### Assignment
The expected output is exactly the lines below, starting at the line with "IESO Response |" and ending at the line with "Manual 14.2. |", both included; no other line belongs in it.
*** Records to process ***
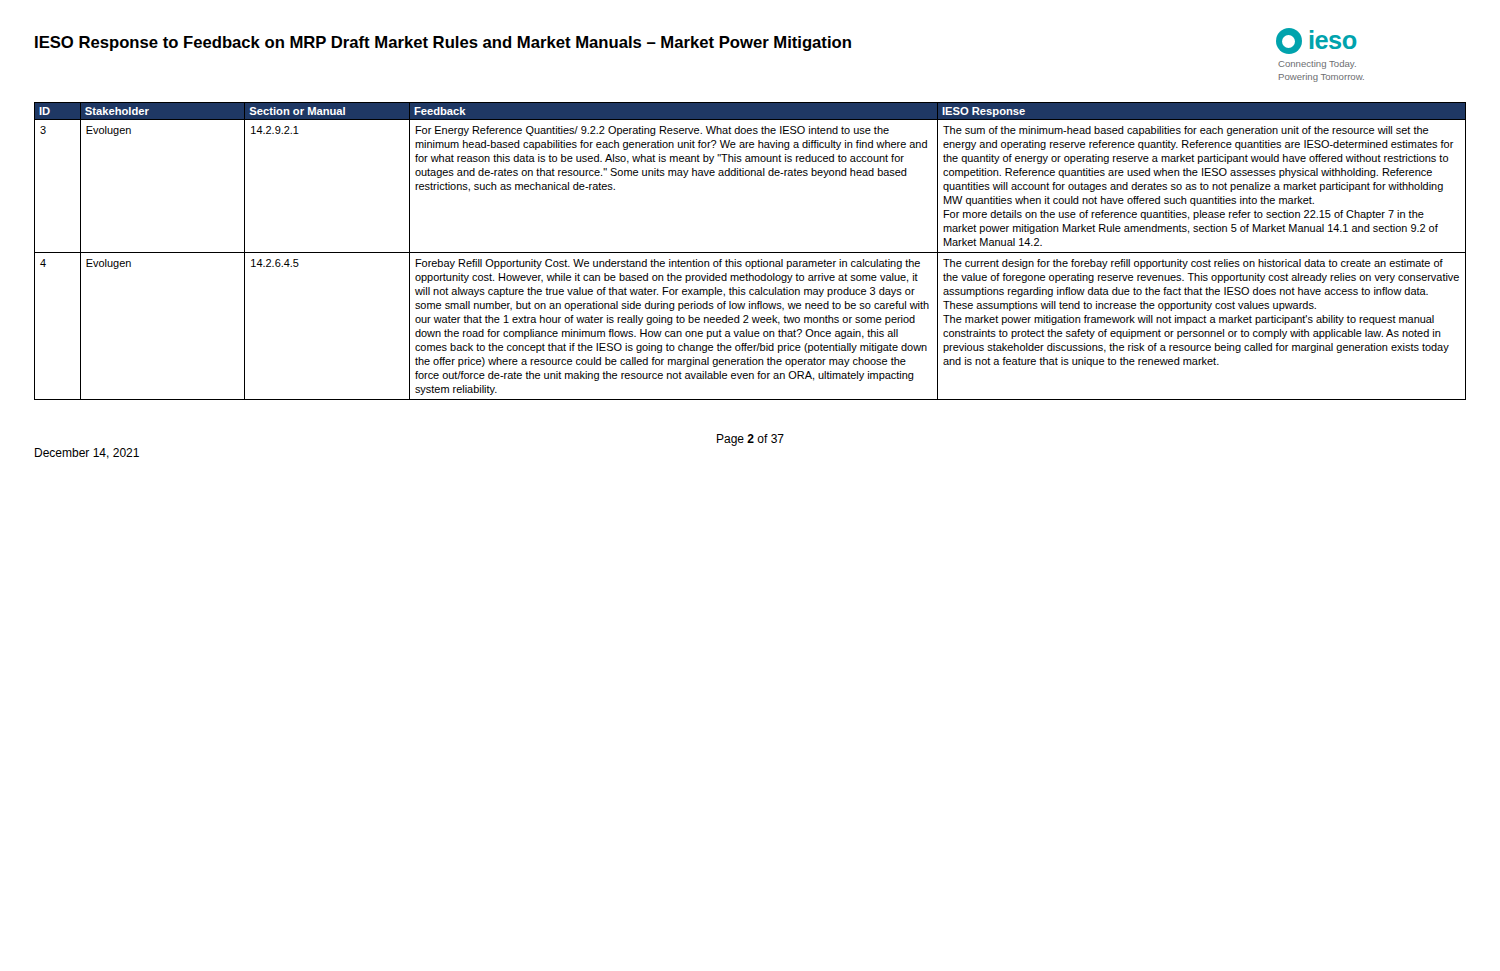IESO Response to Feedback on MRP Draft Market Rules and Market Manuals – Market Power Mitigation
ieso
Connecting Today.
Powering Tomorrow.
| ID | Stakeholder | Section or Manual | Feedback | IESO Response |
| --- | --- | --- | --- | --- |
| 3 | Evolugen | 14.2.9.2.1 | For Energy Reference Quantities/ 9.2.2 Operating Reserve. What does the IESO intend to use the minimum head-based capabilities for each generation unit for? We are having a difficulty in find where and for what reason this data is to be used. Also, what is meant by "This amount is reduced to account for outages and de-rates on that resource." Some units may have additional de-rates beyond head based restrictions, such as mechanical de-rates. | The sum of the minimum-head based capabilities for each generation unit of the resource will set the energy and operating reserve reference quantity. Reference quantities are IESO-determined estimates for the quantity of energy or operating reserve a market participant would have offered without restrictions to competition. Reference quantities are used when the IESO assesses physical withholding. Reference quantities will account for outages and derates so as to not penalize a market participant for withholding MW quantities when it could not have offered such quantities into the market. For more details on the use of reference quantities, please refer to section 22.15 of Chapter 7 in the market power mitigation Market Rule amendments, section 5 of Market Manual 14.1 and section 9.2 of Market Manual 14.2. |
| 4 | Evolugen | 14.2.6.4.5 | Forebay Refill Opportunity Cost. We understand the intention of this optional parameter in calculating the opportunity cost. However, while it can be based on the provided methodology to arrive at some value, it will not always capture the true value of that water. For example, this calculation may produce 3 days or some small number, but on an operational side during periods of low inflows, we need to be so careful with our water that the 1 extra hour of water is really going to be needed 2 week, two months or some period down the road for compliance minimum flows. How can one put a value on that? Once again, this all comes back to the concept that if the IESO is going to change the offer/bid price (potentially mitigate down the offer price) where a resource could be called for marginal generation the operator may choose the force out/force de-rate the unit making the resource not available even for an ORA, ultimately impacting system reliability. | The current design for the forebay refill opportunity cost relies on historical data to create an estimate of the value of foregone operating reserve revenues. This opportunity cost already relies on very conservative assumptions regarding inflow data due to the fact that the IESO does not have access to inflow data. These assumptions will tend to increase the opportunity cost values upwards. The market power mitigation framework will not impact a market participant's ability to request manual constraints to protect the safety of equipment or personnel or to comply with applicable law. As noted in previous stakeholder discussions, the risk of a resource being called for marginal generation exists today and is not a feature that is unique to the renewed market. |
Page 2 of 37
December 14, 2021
*** End of Records to process ***
### Answer to the exercise
| ID | Stakeholder | Section or Manual | Feedback | IESO Response |
| --- | --- | --- | --- | --- |
| 3 | Evolugen | 14.2.9.2.1 | For Energy Reference Quantities/ 9.2.2 Operating Reserve. What does the IESO intend to use the minimum head-based capabilities for each generation unit for? We are having a difficulty in find where and for what reason this data is to be used. Also, what is meant by "This amount is reduced to account for outages and de-rates on that resource." Some units may have additional de-rates beyond head based restrictions, such as mechanical de-rates. | The sum of the minimum-head based capabilities for each generation unit of the resource will set the energy and operating reserve reference quantity. Reference quantities are IESO-determined estimates for the quantity of energy or operating reserve a market participant would have offered without restrictions to competition. Reference quantities are used when the IESO assesses physical withholding. Reference quantities will account for outages and derates so as to not penalize a market participant for withholding MW quantities when it could not have offered such quantities into the market. For more details on the use of reference quantities, please refer to section 22.15 of Chapter 7 in the market power mitigation Market Rule amendments, section 5 of Market Manual 14.1 and section 9.2 of Market Manual 14.2. |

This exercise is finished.